The Times, London, Nov. 20: The death of four journalists in Afghanistan, confirmed late yesterday, highlights the deadly risks that war reporters routinely take as part of their job. It is glibly said, on the occasion of war, that "truth is the first casualty." This is not necessarily true, but what certainly is the case is that the free flow of information, the sole means of offering an additional and independent perspective view on events, is a precious commodity and one that should be defended.
The truth is that while war reporting is often portrayed as a glamorous profession, it is, always, dangerous work conducted in the most miserable of conditions.

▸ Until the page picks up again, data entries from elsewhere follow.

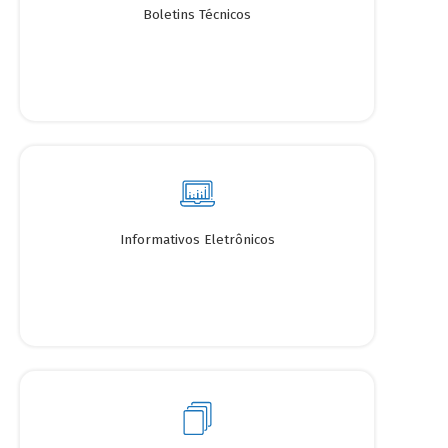
Boletins Técnicos
Informativos Eletrônicos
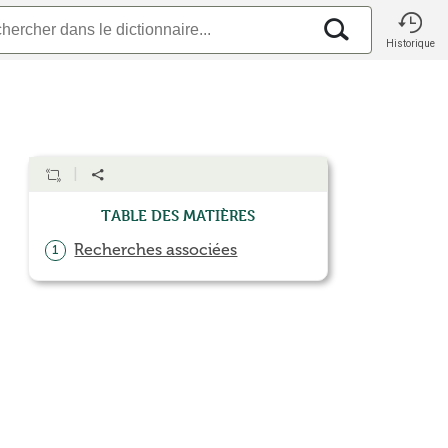
Historique
Table des matières
Recherches associées
1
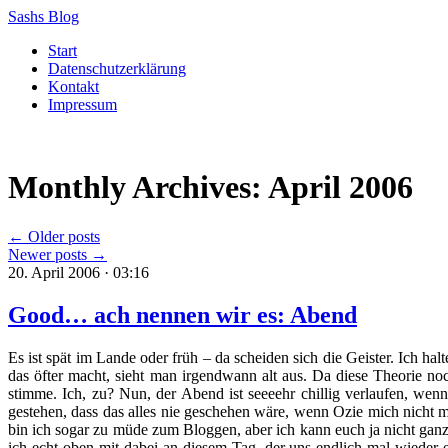
Sashs Blog
Skip
Start
to
Datenschutzerklärung
content
Kontakt
Impressum
Monthly Archives:
April 2006
←
Older posts
Newer posts
→
20. April 2006 · 03:16
Good… ach nennen wir es: Abend
Es ist spät im Lande oder früh – da scheiden sich die Geister. Ich h
das öfter macht, sieht man irgendwann alt aus. Da diese Theorie no
stimme. Ich, zu? Nun, der Abend ist seeeehr chillig verlaufen, wen
gestehen, dass das alles nie geschehen wäre, wenn Ozie mich nicht me
bin ich sogar zu müde zum Bloggen, aber ich kann euch ja nicht gan
ich echt oben mit dabei an diesem Tag, der uns endlich mal wieder 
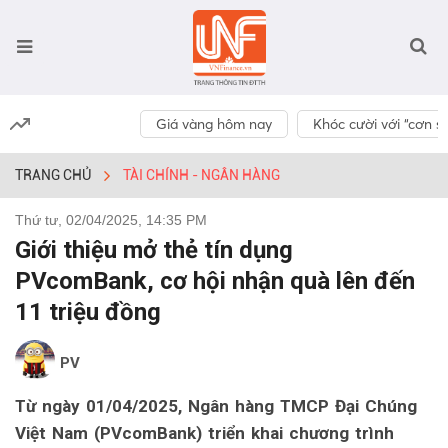
Giá vàng hôm nay
Khóc cười với “cơn số
TRANG CHỦ
TÀI CHÍNH - NGÂN HÀNG
Thứ tư, 02/04/2025, 14:35 PM
Giới thiệu mở thẻ tín dụng
PVcomBank, cơ hội nhận quà lên đến
11 triệu đồng
PV
Từ ngày 01/04/2025, Ngân hàng TMCP Đại Chúng
Việt Nam (PVcomBank) triển khai chương trình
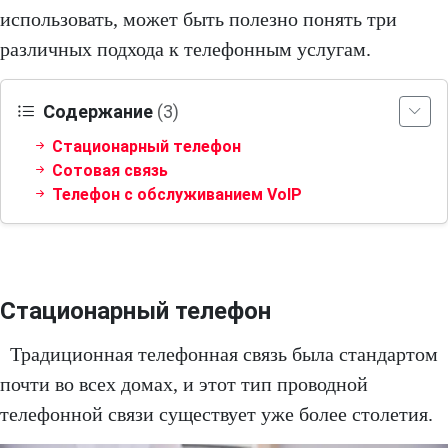
использовать, может быть полезно понять три
различных подхода к телефонным услугам.
Содержание
(3)
Стационарный телефон
Сотовая связь
Телефон с обслуживанием VoIP
Стационарный телефон
Традиционная телефонная связь была стандартом
почти во всех домах, и этот тип проводной
телефонной связи существует уже более столетия.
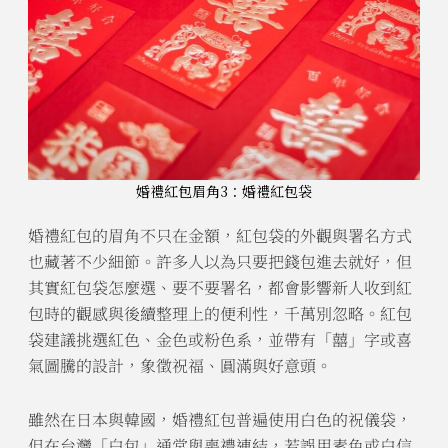
婚禮紅包眉角3：婚禮紅包袋
婚禮紅包的眉角不只在金額，紅包袋的外觀與署名方式
也藏著不少細節。許多人以為只要把錢包進去就好，但
其實紅包袋怎麼選、要不要署名，都會影響新人收到紅
包時的觀感與後續整理上的便利性，千萬別忽略。紅包
袋建議挑選紅色、金色或粉色系，並帶有「囍」字或喜
氣圖騰的設計，象徵祝福、圓滿與好意頭。
雖然在日本與韓國，婚禮紅包普遍使用白色的祝儀袋，
但在台灣「白包」通常與喪禮連結，若誤用素色或白信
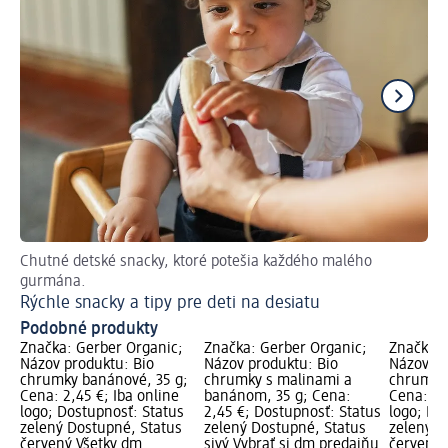
Chutné detské snacky, ktoré potešia každého malého
Op
gurmána.
na
Rýchle snacky a tipy pre deti na desiatu
Čo
Podobné produkty
Značka: Gerber Organic;
Značka: Gerber Organic;
Značka: 
Názov produktu: Bio
Názov produktu: Bio
Názov pr
chrumky banánové, 35 g;
chrumky s malinami a
chrumky 
Cena: 2,45 €; Iba online
banánom, 35 g; Cena:
Cena: 2,
logo; Dostupnosť: Status
2,45 €; Dostupnosť: Status
logo; Do
zelený Dostupné, Status
zelený Dostupné, Status
zelený D
červený Všetky dm
sivý Vybrať si dm predajňu
červený 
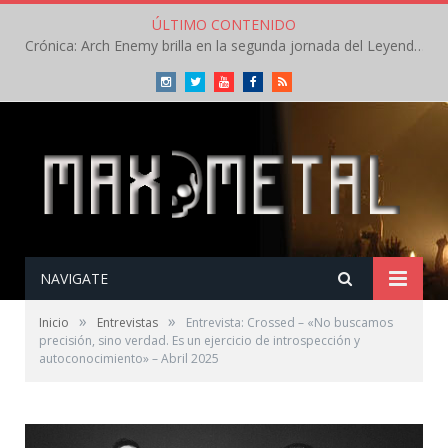
ÚLTIMO CONTENIDO
Crónica: Arch Enemy brilla en la segunda jornada del Leyendas del Rock – Jueves – Agosto 2026
Instagram
Twitter
Youtube
Facebook
RSS
NAVIGATE
»
»
Inicio
Entrevistas
Entrevista: Crossed – «No buscamos
precisión, sino verdad. Es un ejercicio de introspección y
autoconocimiento» – Abril 2025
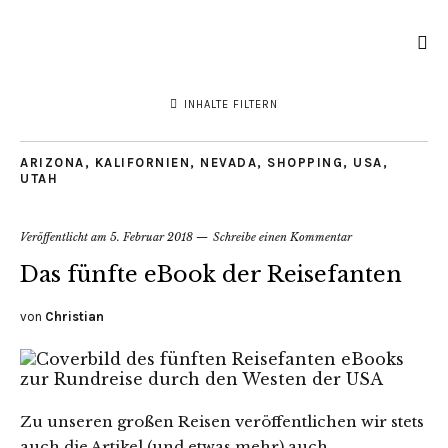
INHALTE FILTERN
ARIZONA
,
KALIFORNIEN
,
NEVADA
,
SHOPPING
,
USA
,
UTAH
Veröffentlicht am
5. Februar 2018
Schreibe einen Kommentar
Das fünfte eBook der Reisefanten
von
Christian
Zu unseren großen Reisen veröffentlichen wir stets
auch die Artikel (und etwas mehr) auch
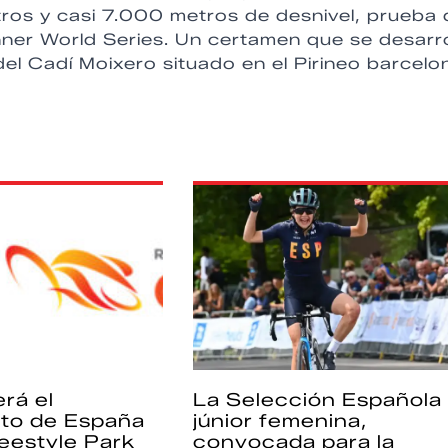
tros y casi 7.000 metros de desnivel, prueba
nner World Series. Un certamen que se desarro
del Cadí Moixero situado en el Pirineo barcelo
rá el
La Selección Española
to de España
júnior femenina,
eestyle Park
convocada para la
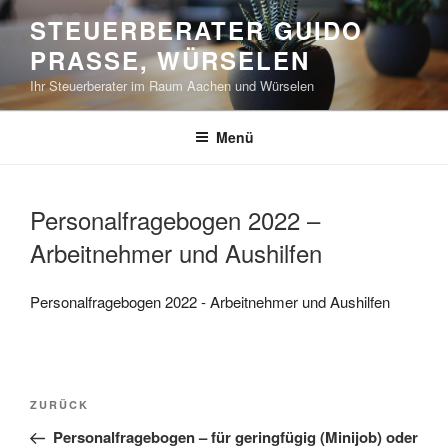
Zum
STEUERBERATER GUIDO
Inhalt
PRASSE, WÜRSELEN
springen
Ihr Steuerberater im Raum Aachen und Würselen
Menü
Personalfragebogen 2022 –
Arbeitnehmer und Aushilfen
Personalfragebogen 2022 - Arbeitnehmer und Aushilfen
Beitragsnavigation
Vorheriger
ZURÜCK
Beitrag
Personalfragebogen – für geringfügig (Minijob) oder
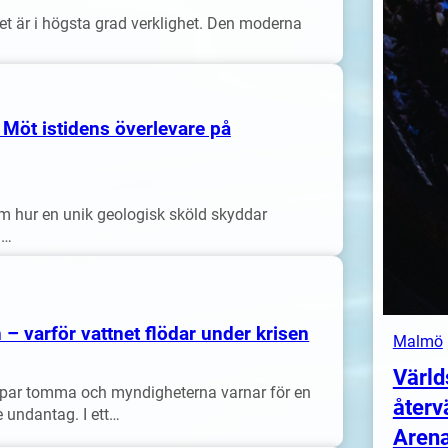
et är i högsta grad verklighet. Den moderna
– Möt istidens överlevare på
om hur en unik geologisk sköld skyddar
n…
 – varför vattnet flödar under krisen
Malmö
Värld
ar tomma och myndigheterna varnar för en
återv
de undantag. I ett…
Arena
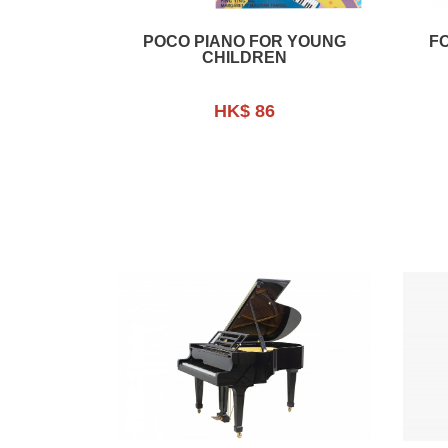
POCO PIANO FOR YOUNG
F
CHILDREN
HK$ 86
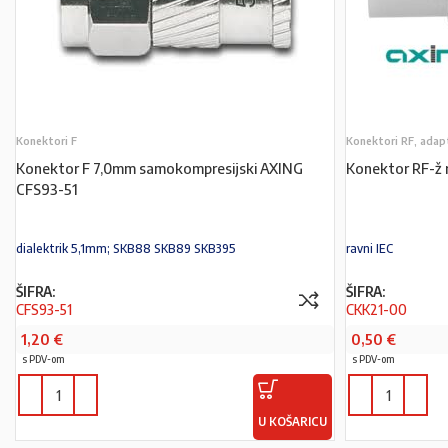
Konektori F
Konektori RF, adap
Konektor F 7,0mm samokompresijski AXING
Konektor RF-ž 
CFS93-51
dialektrik 5,1mm; SKB88 SKB89 SKB395
ravni IEC
ŠIFRA:
ŠIFRA:
CFS93-51
CKK21-00
1,20
€
0,50
€
s PDV-om
s PDV-om
U KOŠARICU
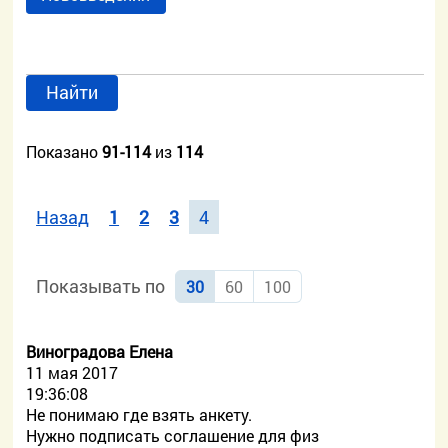
Найти
Показано
91-114
из
114
Назад
1
2
3
4
Показывать по
30
60
100
Виноградова Елена
11 мая 2017
19:36:08
Не понимаю где взять анкету.
Нужно подписать соглашение для физ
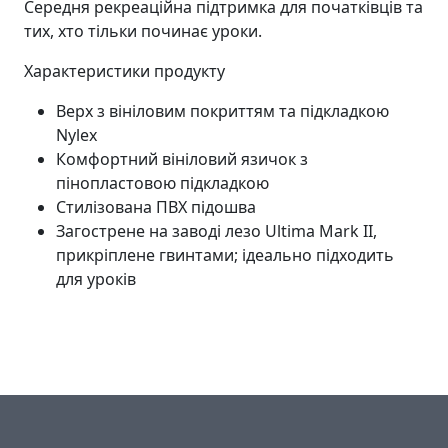
Середня рекреаційна підтримка для початківців та
тих, хто тільки починає уроки.
Характеристики продукту
Верх з вініловим покриттям та підкладкою
Nylex
Комфортний вініловий язичок з
пінопластовою підкладкою
Стилізована ПВХ підошва
Загострене на заводі лезо Ultima Mark II,
прикріплене гвинтами; ідеально підходить
для уроків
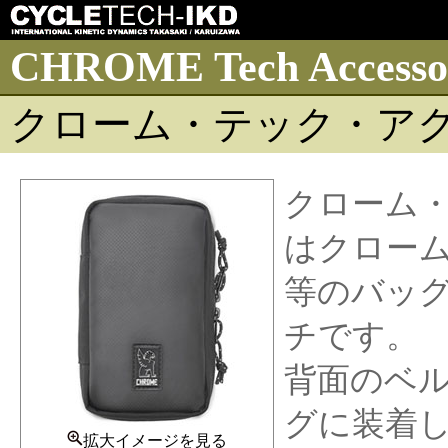
CHROME Tech Accessor
クローム・テック・ア
クローム
はクロー
等のバッ
チです。
背面のベ
グに装着
拡大イメージを見る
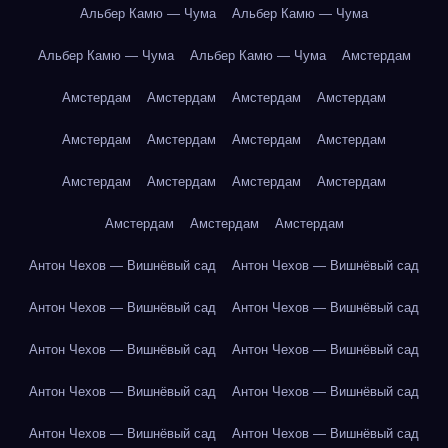
Альбер Камю — Чума
Альбер Камю — Чума
Альбер Камю — Чума
Альбер Камю — Чума
Амстердам
Амстердам
Амстердам
Амстердам
Амстердам
Амстердам
Амстердам
Амстердам
Амстердам
Амстердам
Амстердам
Амстердам
Амстердам
Амстердам
Амстердам
Амстердам
Антон Чехов — Вишнёвый сад
Антон Чехов — Вишнёвый сад
Антон Чехов — Вишнёвый сад
Антон Чехов — Вишнёвый сад
Антон Чехов — Вишнёвый сад
Антон Чехов — Вишнёвый сад
Антон Чехов — Вишнёвый сад
Антон Чехов — Вишнёвый сад
Антон Чехов — Вишнёвый сад
Антон Чехов — Вишнёвый сад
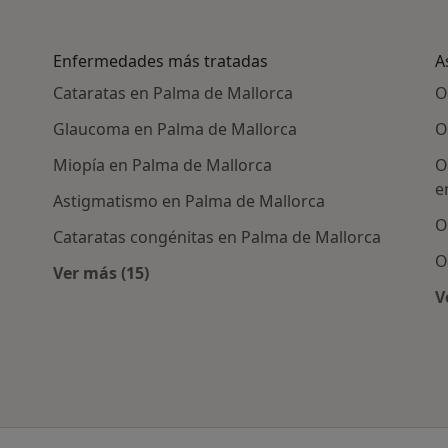
Enfermedades más tratadas
A
Cataratas en Palma de Mallorca
O
Glaucoma en Palma de Mallorca
O
Miopía en Palma de Mallorca
O
e
Astigmatismo en Palma de Mallorca
O
Cataratas congénitas en Palma de Mallorca
O
Ver más (15)
Más en esta categoría: Enfermedades más 
V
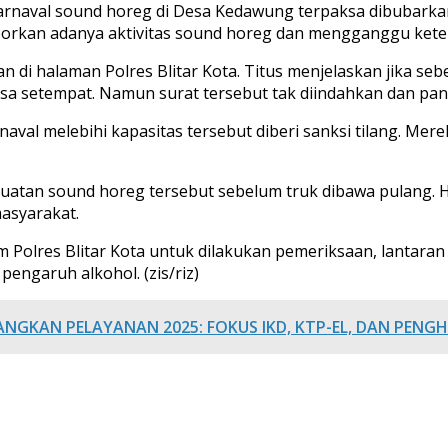
arnaval sound horeg di Desa Kedawung terpaksa dibubarkan 
aporkan adanya aktivitas sound horeg dan mengganggu kete
di halaman Polres Blitar Kota. Titus menjelaskan jika seb
sa setempat. Namun surat tersebut tak diindahkan dan pan
val melebihi kapasitas tersebut diberi sanksi tilang. Mere
atan sound horeg tersebut sebelum truk dibawa pulang. Ha
asyarakat.
m Polres Blitar Kota untuk dilakukan pemeriksaan, lantara
engaruh alkohol. (zis/riz)
NGKAN PELAYANAN 2025: FOKUS IKD, KTP-EL, DAN PEN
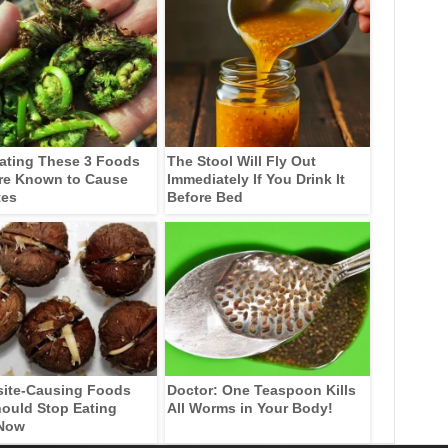
ating These 3 Foods
The Stool Will Fly Out
re Known to Cause
Immediately If You Drink It
tes
Before Bed
site-Causing Foods
Doctor: One Teaspoon Kills
ould Stop Eating
All Worms in Your Body!
 Now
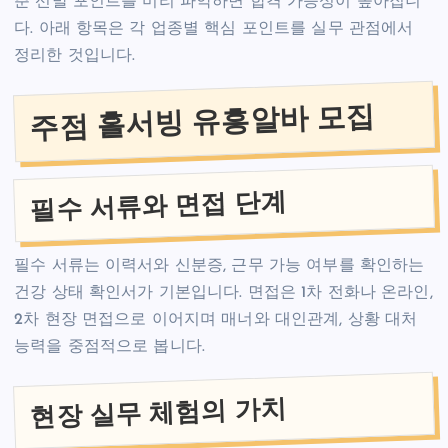
춘 선발 포인트를 미리 파악하면 합격 가능성이 높아집니
다. 아래 항목은 각 업종별 핵심 포인트를 실무 관점에서
정리한 것입니다.
주점 홀서빙 유흥알바 모집
필수 서류와 면접 단계
필수 서류는 이력서와 신분증, 근무 가능 여부를 확인하는
건강 상태 확인서가 기본입니다. 면접은 1차 전화나 온라인,
2차 현장 면접으로 이어지며 매너와 대인관계, 상황 대처
능력을 중점적으로 봅니다.
현장 실무 체험의 가치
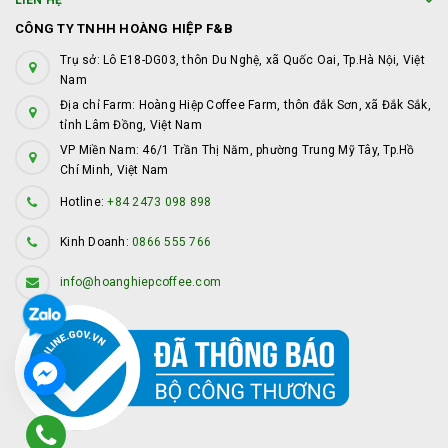
LIÊN HỆ
CÔNG TY TNHH HOÀNG HIỆP F&B
Trụ sở: Lô E18-DG03, thôn Du Nghệ, xã Quốc Oai, Tp.Hà Nội, Việt
Nam
Địa chỉ Farm: Hoàng Hiệp Coffee Farm, thôn đắk Sơn, xã Đắk Sắk,
tỉnh Lâm Đồng, Việt Nam
VP Miền Nam: 46/1 Trần Thị Năm, phường Trung Mỹ Tây, Tp.Hồ
Chí Minh, Việt Nam
Hotline:
+84 2473 098 898
Kinh Doanh:
0866 555 766
info@hoanghiepcoffee.com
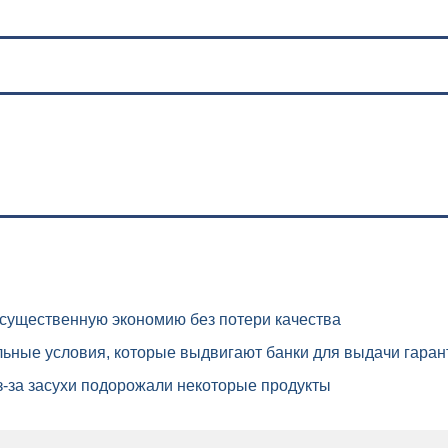
существенную экономию без потери качества
ьные условия, которые выдвигают банки для выдачи гаран
-за засухи подорожали некоторые продукты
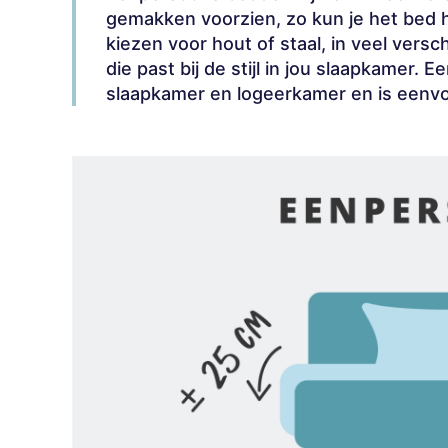
gemakken voorzien, zo kun je het bed h
kiezen voor hout of staal, in veel versc
die past bij de stijl in jou slaapkamer.
slaapkamer en logeerkamer en is eenv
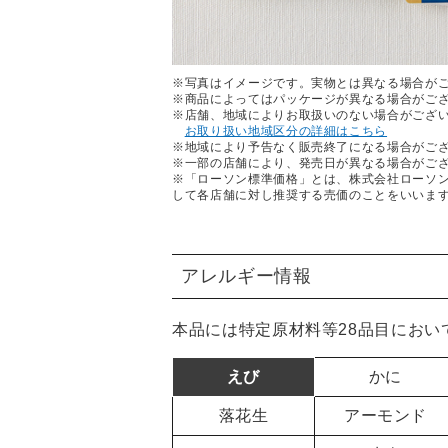
※写真はイメージです。実物とは異なる場合が
※商品によってはパッケージが異なる場合がご
※店舗、地域によりお取扱いのない場合がござ
お取り扱い地域区分の詳細はこちら
※地域により予告なく販売終了になる場合がご
※一部の店舗により、発売日が異なる場合がご
※「ローソン標準価格」とは、株式会社ローソ
して各店舗に対し推奨する売価のことをいいま
アレルギー情報
本品には特定原材料等28品目におい
えび
かに
落花生
アーモンド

Low-key courage: It is a strange war indeed where more journalists seem to have been killed than, so far, either American or British soldiers. Seven reporters have been killed inside Afghanistan so far and, unfortunately, it would be no surprise if more followed. It takes a special kind of low-key courage to look this sort of desolate death in the face. Those who have it deserve to be remembered with a special respect.
Il Messaggero, Rome, Nov. 21: The decision to once again declare a price on Osama bin Laden's head, a bounty as high as $25 million for whomever takes him dead or alive, has appeared to many Europeans to be the sign of a typically American mentality, an attempt to force Texan customs on an entirely different world.
Even Tony Blair turned up his nose when Bush used the expression "dead or alive," explaining that the "prince of terror" should receive a trial similar to that of Milosevic.
But, given the traditions and reality of Afghanistan, the American approach seems more realistic, even if it is a realism as harsh as the conditions in which the Afghan people live.
Tribes: The bounty offer is not aimed toward individual Afghans but toward the heads of the tribes and groups that returned to power in Afghanistan after the fall of the Taliban regime.
The goal is that of effectively enlisting these armed factions, even as they carry on a bloody rivalry, and offering a hefty compensation to those that may get their hands on the body of the man that hit the heart of America.
Among Europeans the doubt remains: is it really to the Americans' advantage to allow a billion-plus Muslims to see photographs similar to those that showed Che Guevarra's body laid out in a little morgue in Bolivia? Those images of a man martyred in the name of revolution became an explosive icon.